A persons 'primary car' should be 'safeguarded' by law according to MP Zacharias Koulias

By Angelos Anastasiou

IN THE aftermath of the recent heated debate on the proposed protection of primary residences from repossession for defaulting borrowers, DIKO deputy Zacharias Koulias has tabled an alternative proposal for the protection of borrowers’ “primary car” from repossession.

On Thursday, Koulias submitted a bill to the House that would amend civil procedure law so as to exclude the forced sale of cars used in the context of borrowers’ transport or work needs.

“The proposed bill protects the car a borrower uses for his or his family’s transport or work for up to six months,” Koulias told the House.

He noted that current legislation already provides for the safeguarding of some basic needs for borrowers and their families, including the means necessary to conduct business, for a period of up to three months.

“To these, I propose that we add the primary car,” Koulias said.

He argued that based on modern social and financial conditions, the car is an individual’s basic and necessary means of transportation, which is why its protection is required.

Back in March, a bill tabled by opposition parties – communist AKEL and socialist EDEK – offering indebted homeowners two-year protection against foreclosure of their primary residence had almost made it to the plenum despite strong government opposition and Troika disapproval.

The bill had also nearly made it past the Legal Affairs committee but was overturned by a steamrolling DISY leader Averof Neophytou, who attended the session that would vote for its submission to the plenum and imposed the government’s will with the blessing of DIKO committee members.

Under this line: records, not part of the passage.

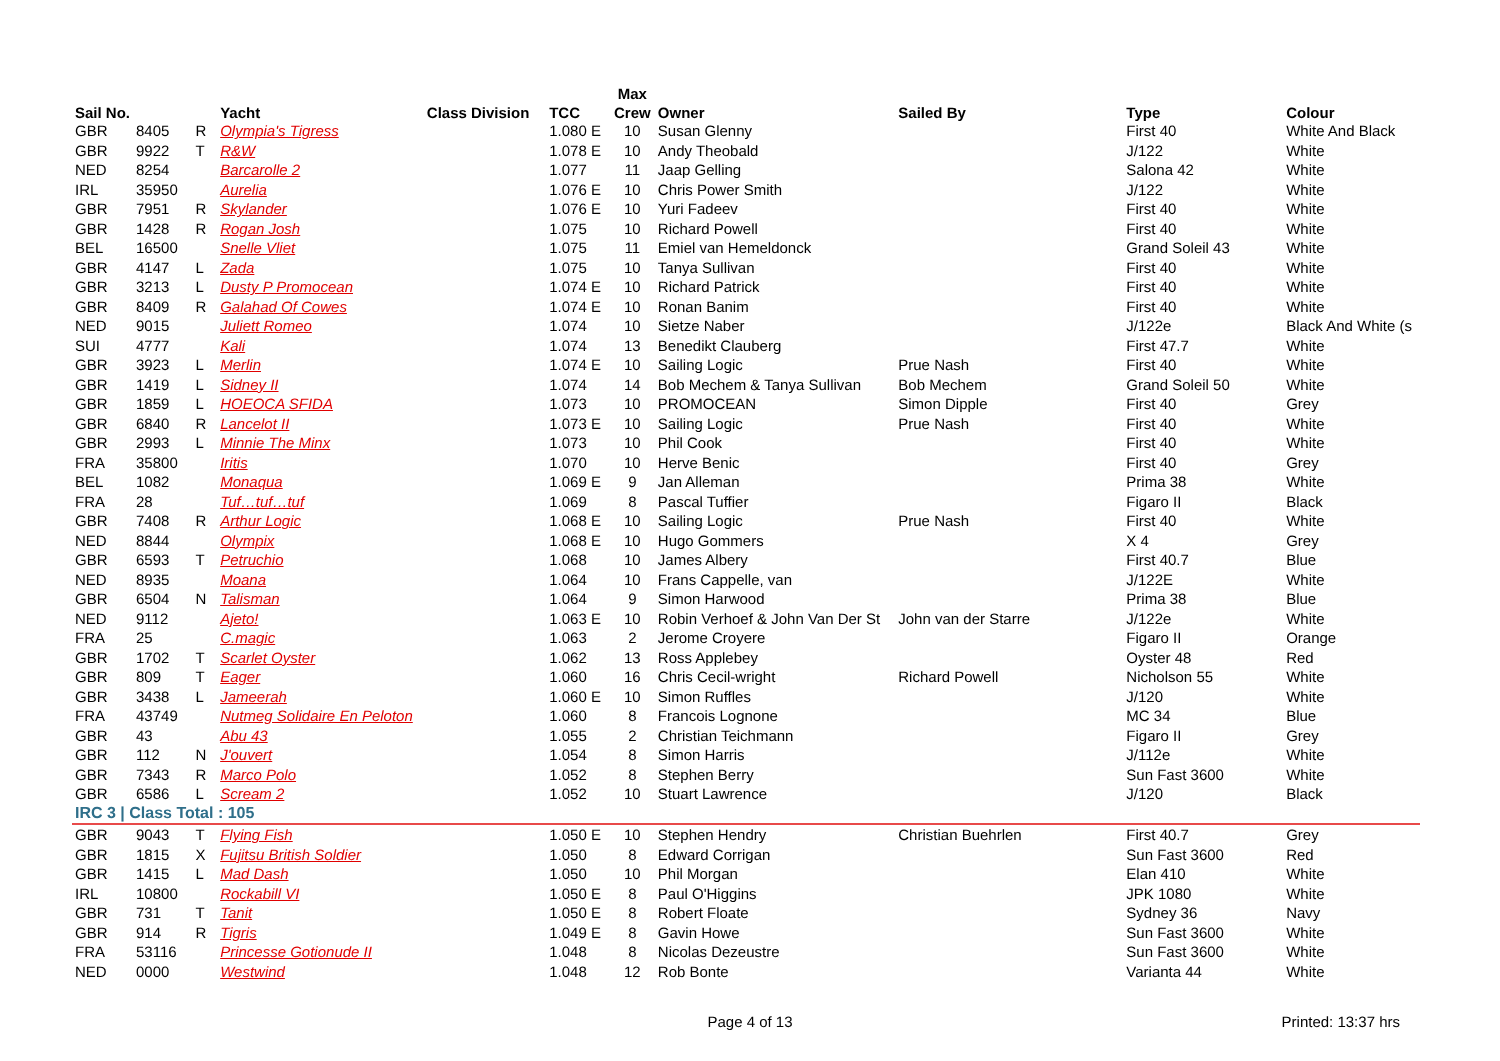| | | | | | | Max | | | | |
| --- | --- | --- | --- | --- | --- | --- | --- | --- | --- | --- |
| Sail No. | | | Yacht | Class Division | TCC | Crew | Owner | Sailed By | Type | Colour |
| GBR | 8405 | R | Olympia's Tigress | | 1.080 E | 10 | Susan Glenny | | First 40 | White And Black |
| GBR | 9922 | T | R&W | | 1.078 E | 10 | Andy Theobald | | J/122 | White |
| NED | 8254 | | Barcarolle 2 | | 1.077 | 11 | Jaap Gelling | | Salona 42 | White |
| IRL | 35950 | | Aurelia | | 1.076 E | 10 | Chris Power Smith | | J/122 | White |
| GBR | 7951 | R | Skylander | | 1.076 E | 10 | Yuri Fadeev | | First 40 | White |
| GBR | 1428 | R | Rogan Josh | | 1.075 | 10 | Richard Powell | | First 40 | White |
| BEL | 16500 | | Snelle Vliet | | 1.075 | 11 | Emiel van Hemeldonck | | Grand Soleil 43 | White |
| GBR | 4147 | L | Zada | | 1.075 | 10 | Tanya Sullivan | | First 40 | White |
| GBR | 3213 | L | Dusty P Promocean | | 1.074 E | 10 | Richard Patrick | | First 40 | White |
| GBR | 8409 | R | Galahad Of Cowes | | 1.074 E | 10 | Ronan Banim | | First 40 | White |
| NED | 9015 | | Juliett Romeo | | 1.074 | 10 | Sietze Naber | | J/122e | Black And White (s |
| SUI | 4777 | | Kali | | 1.074 | 13 | Benedikt Clauberg | | First 47.7 | White |
| GBR | 3923 | L | Merlin | | 1.074 E | 10 | Sailing Logic | Prue Nash | First 40 | White |
| GBR | 1419 | L | Sidney II | | 1.074 | 14 | Bob Mechem & Tanya Sullivan | Bob Mechem | Grand Soleil 50 | White |
| GBR | 1859 | L | HOEOCA SFIDA | | 1.073 | 10 | PROMOCEAN | Simon Dipple | First 40 | Grey |
| GBR | 6840 | R | Lancelot II | | 1.073 E | 10 | Sailing Logic | Prue Nash | First 40 | White |
| GBR | 2993 | L | Minnie The Minx | | 1.073 | 10 | Phil Cook | | First 40 | White |
| FRA | 35800 | | Iritis | | 1.070 | 10 | Herve Benic | | First 40 | Grey |
| BEL | 1082 | | Monaqua | | 1.069 E | 9 | Jan Alleman | | Prima 38 | White |
| FRA | 28 | | Tuf…tuf…tuf | | 1.069 | 8 | Pascal Tuffier | | Figaro II | Black |
| GBR | 7408 | R | Arthur Logic | | 1.068 E | 10 | Sailing Logic | Prue Nash | First 40 | White |
| NED | 8844 | | Olympix | | 1.068 E | 10 | Hugo Gommers | | X 4 | Grey |
| GBR | 6593 | T | Petruchio | | 1.068 | 10 | James Albery | | First 40.7 | Blue |
| NED | 8935 | | Moana | | 1.064 | 10 | Frans Cappelle, van | | J/122E | White |
| GBR | 6504 | N | Talisman | | 1.064 | 9 | Simon Harwood | | Prima 38 | Blue |
| NED | 9112 | | Ajeto! | | 1.063 E | 10 | Robin Verhoef & John Van Der St | John van der Starre | J/122e | White |
| FRA | 25 | | C.magic | | 1.063 | 2 | Jerome Croyere | | Figaro II | Orange |
| GBR | 1702 | T | Scarlet Oyster | | 1.062 | 13 | Ross Applebey | | Oyster 48 | Red |
| GBR | 809 | T | Eager | | 1.060 | 16 | Chris Cecil-wright | Richard Powell | Nicholson 55 | White |
| GBR | 3438 | L | Jameerah | | 1.060 E | 10 | Simon Ruffles | | J/120 | White |
| FRA | 43749 | | Nutmeg Solidaire En Peloton | | 1.060 | 8 | Francois Lognone | | MC 34 | Blue |
| GBR | 43 | | Abu 43 | | 1.055 | 2 | Christian Teichmann | | Figaro II | Grey |
| GBR | 112 | N | J'ouvert | | 1.054 | 8 | Simon Harris | | J/112e | White |
| GBR | 7343 | R | Marco Polo | | 1.052 | 8 | Stephen Berry | | Sun Fast 3600 | White |
| GBR | 6586 | L | Scream 2 | | 1.052 | 10 | Stuart Lawrence | | J/120 | Black |
| IRC 3 / Class Total : 105 | | | | | | | | | | |
| GBR | 9043 | T | Flying Fish | | 1.050 E | 10 | Stephen Hendry | Christian Buehrlen | First 40.7 | Grey |
| GBR | 1815 | X | Fujitsu British Soldier | | 1.050 | 8 | Edward Corrigan | | Sun Fast 3600 | Red |
| GBR | 1415 | L | Mad Dash | | 1.050 | 10 | Phil Morgan | | Elan 410 | White |
| IRL | 10800 | | Rockabill VI | | 1.050 E | 8 | Paul O'Higgins | | JPK 1080 | White |
| GBR | 731 | T | Tanit | | 1.050 E | 8 | Robert Floate | | Sydney 36 | Navy |
| GBR | 914 | R | Tigris | | 1.049 E | 8 | Gavin Howe | | Sun Fast 3600 | White |
| FRA | 53116 | | Princesse Gotionude II | | 1.048 | 8 | Nicolas Dezeustre | | Sun Fast 3600 | White |
| NED | 0000 | | Westwind | | 1.048 | 12 | Rob Bonte | | Varianta 44 | White |
Page 4 of 13 Printed: 13:37 hrs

It had then been argued that offering such protection would leave banks exposed to ‘strategic’ defaults, meaning borrowers who could afford to repay their loans would be tempted to simply opt to make use of the protection clauses and stop paying.

Instead, the government said, a comprehensive ‘insolvency framework’ was being prepared and would be submitted to the plenum by year-end, which would allow banks the flexibility to collect on their dues and protect borrowers in trouble by facilitating loan restructuring so that foreclosures are avoided to the extent possible.